Stored data entries:
<<<<
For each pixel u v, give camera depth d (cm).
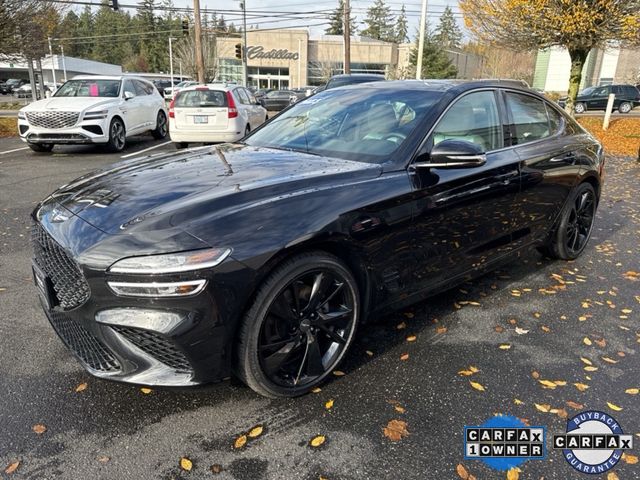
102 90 1201
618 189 845
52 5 1620
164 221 226
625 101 2717
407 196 288
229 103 1107
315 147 335
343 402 259
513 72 4059
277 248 230
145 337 219
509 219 370
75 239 229
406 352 308
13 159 1037
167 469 213
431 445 230
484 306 376
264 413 250
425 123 316
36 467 212
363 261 272
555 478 214
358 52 5934
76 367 285
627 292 409
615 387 278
>>>>
*Work order*
Reproduce each entry exactly, without the pictures.

*Solution to the exercise*
For each pixel u v, give camera depth d (cm).
102 90 1201
618 189 845
52 5 1620
164 221 226
625 101 2717
407 196 288
229 103 1107
315 147 335
343 402 259
513 72 4059
277 248 230
145 337 219
509 219 370
75 239 229
406 352 308
13 159 1037
167 469 213
431 445 230
484 306 376
264 413 250
425 123 316
36 467 212
363 261 272
555 478 214
358 52 5934
76 367 285
627 292 409
615 387 278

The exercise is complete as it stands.